### REQUIREMENT A:
Quote the passage from the post about the CIA prison leak, starting at "Just in case" and ending at "on McCarthy's leaks.".

— start of EXTRACTED TEXT —

Just in case you've been living under a log for the past week, the CIA announced last week that Mary McCarthy, a policy analyst at the agency, engaged in a "pattern of behavior" that included leaking information about purported secret "CIA torture camps" located in Europe that allegedly have been used by our government to detain and interrogate Al Qaeda suspects. The Washington Post's Dana Priest recently won a Pulitzer Prize for her stories based on McCarthy's leaks.
Rush Limbaugh today:
Mary
McCarthy leaks the secret CIA prison story to Dana Priest of the
Washington Post. Some speculate this may have been a sting operation. I
don't know about that. The only thing I know about this is the
important thing to remember, is that the Democrats are on record as
wanting us out of Iraq and think it's a big boondoggle, but they claim
to be on board with the war on terror, and her leaks had nothing to do
with Iraq. Her leak on these prisons, if they exist, is where Al-Qaeda
terrorists captured on the battlefield were being held. Mary McCarthy
and Joseph Wilson served at the National Security Council together at
the same time.

— end of EXTRACTED TEXT —
— start of MATERIALS PROVIDED —

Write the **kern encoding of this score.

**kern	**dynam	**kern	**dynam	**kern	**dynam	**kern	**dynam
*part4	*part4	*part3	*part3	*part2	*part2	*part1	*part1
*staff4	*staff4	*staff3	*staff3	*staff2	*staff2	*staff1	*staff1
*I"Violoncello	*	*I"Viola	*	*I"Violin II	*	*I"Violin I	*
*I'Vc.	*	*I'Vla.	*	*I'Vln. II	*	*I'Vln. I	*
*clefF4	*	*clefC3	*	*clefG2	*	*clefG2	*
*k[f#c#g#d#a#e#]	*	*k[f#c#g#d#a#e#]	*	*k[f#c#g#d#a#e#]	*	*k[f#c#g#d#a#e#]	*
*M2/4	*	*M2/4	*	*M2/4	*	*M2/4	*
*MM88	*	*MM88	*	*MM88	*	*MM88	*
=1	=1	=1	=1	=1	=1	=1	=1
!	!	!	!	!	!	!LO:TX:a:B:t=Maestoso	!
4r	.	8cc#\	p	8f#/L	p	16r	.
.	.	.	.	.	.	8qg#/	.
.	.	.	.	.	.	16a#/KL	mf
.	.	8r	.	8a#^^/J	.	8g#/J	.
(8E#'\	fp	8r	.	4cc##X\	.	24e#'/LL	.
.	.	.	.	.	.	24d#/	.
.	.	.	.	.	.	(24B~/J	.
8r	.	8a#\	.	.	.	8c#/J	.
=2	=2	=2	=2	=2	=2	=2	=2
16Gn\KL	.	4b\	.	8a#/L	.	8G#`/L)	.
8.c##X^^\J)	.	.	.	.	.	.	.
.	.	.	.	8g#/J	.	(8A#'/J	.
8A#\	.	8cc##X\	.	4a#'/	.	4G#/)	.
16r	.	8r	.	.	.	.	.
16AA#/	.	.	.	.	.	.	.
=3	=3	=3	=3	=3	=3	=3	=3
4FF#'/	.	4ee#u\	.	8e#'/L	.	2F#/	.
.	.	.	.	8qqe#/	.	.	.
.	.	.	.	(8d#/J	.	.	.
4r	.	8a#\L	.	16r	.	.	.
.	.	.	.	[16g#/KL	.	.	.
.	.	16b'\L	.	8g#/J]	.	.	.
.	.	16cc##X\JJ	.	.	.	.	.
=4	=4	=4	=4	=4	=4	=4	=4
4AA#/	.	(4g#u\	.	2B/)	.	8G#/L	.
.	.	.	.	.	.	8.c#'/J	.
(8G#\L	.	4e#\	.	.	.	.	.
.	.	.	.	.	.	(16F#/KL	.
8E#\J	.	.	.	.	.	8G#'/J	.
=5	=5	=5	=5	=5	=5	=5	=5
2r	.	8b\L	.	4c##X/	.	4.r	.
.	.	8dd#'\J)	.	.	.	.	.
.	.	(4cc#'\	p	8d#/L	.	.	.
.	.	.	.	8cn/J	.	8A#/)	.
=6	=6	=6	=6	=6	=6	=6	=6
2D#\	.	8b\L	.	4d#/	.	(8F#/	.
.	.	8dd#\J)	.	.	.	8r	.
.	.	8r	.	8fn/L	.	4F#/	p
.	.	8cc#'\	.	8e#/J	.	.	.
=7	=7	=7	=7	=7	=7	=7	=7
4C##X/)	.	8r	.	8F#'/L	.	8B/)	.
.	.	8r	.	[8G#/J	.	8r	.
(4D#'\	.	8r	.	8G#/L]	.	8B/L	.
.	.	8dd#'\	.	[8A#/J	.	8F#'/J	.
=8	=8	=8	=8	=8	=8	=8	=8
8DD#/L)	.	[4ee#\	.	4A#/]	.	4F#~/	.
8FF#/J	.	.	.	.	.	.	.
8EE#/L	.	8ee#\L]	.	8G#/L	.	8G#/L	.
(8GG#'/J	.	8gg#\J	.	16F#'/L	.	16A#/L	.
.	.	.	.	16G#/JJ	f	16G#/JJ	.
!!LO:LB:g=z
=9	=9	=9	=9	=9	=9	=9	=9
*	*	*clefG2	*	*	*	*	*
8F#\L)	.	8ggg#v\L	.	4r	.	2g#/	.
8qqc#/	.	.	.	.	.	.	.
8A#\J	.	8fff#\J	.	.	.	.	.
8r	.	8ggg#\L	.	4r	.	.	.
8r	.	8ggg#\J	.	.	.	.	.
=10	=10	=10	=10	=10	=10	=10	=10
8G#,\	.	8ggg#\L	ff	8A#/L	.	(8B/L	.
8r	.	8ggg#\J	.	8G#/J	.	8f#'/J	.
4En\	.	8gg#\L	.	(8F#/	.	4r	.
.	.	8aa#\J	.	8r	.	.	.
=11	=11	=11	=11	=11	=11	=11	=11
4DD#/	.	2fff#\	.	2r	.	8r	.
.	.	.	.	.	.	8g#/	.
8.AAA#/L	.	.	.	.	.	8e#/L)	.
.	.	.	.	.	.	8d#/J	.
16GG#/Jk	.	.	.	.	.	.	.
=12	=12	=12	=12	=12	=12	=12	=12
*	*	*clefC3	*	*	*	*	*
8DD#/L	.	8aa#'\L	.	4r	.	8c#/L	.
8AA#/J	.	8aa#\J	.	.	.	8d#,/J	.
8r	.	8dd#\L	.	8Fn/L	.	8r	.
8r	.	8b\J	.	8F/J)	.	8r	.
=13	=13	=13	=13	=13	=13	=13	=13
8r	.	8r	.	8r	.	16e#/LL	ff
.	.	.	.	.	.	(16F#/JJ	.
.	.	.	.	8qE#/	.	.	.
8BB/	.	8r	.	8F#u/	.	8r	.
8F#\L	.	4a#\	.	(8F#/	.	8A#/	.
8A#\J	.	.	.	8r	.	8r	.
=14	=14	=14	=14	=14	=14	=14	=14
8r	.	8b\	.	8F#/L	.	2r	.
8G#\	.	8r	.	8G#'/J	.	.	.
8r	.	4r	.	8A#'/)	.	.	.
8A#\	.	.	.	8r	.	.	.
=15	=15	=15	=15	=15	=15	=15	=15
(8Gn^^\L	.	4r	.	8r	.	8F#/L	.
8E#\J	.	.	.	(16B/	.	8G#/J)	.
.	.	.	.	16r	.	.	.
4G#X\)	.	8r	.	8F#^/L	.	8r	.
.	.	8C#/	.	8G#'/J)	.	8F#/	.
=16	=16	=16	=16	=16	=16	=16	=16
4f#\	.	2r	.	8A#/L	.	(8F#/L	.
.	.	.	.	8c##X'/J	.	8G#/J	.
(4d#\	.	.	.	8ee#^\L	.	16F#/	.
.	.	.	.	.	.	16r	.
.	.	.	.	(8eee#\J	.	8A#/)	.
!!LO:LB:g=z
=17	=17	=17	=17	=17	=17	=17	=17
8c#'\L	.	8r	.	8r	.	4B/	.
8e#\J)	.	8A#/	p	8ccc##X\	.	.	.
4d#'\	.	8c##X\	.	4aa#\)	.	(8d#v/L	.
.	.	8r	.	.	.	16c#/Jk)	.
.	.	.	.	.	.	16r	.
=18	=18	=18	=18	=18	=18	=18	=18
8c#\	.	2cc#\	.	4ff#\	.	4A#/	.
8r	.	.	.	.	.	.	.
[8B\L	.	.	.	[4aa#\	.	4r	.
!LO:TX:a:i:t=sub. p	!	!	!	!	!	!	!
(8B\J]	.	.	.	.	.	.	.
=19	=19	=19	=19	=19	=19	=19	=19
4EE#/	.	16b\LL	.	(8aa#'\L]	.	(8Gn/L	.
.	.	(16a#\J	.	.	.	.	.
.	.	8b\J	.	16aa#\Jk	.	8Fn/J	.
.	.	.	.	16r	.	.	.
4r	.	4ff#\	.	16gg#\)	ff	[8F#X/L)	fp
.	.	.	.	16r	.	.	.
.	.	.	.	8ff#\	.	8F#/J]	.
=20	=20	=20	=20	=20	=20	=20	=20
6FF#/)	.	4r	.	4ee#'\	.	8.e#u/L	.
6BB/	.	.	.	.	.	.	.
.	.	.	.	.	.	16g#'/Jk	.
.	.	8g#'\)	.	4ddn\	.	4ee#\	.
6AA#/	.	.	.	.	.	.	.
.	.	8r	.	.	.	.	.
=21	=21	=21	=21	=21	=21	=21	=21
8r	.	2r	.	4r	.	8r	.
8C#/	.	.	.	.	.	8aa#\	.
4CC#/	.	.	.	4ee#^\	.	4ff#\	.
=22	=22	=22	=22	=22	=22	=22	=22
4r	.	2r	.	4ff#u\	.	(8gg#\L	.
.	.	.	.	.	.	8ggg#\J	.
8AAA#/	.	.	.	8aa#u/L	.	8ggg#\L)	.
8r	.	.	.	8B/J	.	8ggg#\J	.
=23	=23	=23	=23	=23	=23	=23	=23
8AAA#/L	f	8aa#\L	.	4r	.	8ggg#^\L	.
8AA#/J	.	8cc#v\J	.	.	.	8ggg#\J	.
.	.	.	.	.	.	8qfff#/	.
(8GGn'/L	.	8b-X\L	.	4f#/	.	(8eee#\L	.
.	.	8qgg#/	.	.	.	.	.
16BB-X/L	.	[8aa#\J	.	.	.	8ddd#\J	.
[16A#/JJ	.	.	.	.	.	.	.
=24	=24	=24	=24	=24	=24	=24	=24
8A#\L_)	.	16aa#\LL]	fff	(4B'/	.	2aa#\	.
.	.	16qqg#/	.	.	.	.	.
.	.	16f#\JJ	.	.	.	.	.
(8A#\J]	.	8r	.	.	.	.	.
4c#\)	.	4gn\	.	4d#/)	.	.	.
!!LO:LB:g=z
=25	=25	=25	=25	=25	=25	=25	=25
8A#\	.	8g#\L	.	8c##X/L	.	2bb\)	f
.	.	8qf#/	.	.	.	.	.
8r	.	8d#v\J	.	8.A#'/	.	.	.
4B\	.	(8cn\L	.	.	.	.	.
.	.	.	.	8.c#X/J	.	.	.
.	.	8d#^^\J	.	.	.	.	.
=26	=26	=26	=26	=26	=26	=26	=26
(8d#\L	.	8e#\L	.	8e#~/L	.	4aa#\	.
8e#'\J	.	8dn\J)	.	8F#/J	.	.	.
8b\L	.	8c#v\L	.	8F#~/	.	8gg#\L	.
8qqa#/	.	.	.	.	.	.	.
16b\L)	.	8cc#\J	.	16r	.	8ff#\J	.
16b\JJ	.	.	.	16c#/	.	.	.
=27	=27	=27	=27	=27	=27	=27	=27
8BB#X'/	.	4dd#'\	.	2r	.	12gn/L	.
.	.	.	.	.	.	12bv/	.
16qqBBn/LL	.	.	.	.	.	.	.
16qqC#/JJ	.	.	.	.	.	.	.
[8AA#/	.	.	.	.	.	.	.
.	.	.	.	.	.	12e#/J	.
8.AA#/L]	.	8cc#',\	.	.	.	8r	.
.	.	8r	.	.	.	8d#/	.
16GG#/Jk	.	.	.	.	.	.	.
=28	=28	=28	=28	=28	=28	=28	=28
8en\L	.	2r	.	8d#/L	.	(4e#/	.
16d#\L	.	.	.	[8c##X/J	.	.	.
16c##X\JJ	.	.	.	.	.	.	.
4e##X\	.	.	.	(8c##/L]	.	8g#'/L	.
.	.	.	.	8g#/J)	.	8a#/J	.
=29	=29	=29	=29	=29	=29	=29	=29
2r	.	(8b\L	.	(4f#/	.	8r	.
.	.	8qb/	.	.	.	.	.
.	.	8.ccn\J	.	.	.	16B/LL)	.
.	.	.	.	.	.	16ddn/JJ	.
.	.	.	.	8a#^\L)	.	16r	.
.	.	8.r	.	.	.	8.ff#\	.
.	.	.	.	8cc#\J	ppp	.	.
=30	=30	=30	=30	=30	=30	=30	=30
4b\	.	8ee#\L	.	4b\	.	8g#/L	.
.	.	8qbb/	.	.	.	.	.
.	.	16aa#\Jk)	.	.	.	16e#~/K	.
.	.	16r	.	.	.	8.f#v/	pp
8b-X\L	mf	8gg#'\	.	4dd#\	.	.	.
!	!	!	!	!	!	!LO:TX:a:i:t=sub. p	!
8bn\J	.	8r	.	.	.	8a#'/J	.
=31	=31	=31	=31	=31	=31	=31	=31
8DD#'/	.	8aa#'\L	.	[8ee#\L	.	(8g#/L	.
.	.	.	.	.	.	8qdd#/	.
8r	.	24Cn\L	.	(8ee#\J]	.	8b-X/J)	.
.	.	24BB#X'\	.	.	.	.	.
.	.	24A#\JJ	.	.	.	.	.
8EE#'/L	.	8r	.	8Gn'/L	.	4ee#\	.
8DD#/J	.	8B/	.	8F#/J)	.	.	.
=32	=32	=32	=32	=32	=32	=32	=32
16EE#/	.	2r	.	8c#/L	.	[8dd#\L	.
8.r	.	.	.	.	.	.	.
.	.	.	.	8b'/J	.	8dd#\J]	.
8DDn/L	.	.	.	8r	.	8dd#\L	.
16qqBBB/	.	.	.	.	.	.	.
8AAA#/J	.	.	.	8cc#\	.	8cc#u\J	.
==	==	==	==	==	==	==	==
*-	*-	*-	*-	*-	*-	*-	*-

— end of MATERIALS PROVIDED —

### REQUIREMENT B:
Show each line in the entries that contains the string "kern".

### EXPECTED ANSWER A:
Just in case you've been living under a log for the past week, the CIA announced last week that Mary McCarthy, a policy analyst at the agency, engaged in a "pattern of behavior" that included leaking information about purported secret "CIA torture camps" located in Europe that allegedly have been used by our government to detain and interrogate Al Qaeda suspects. The Washington Post's Dana Priest recently won a Pulitzer Prize for her stories based on McCarthy's leaks.

### EXPECTED ANSWER B:
Write the **kern encoding of this score.
**kern	**dynam	**kern	**dynam	**kern	**dynam	**kern	**dynam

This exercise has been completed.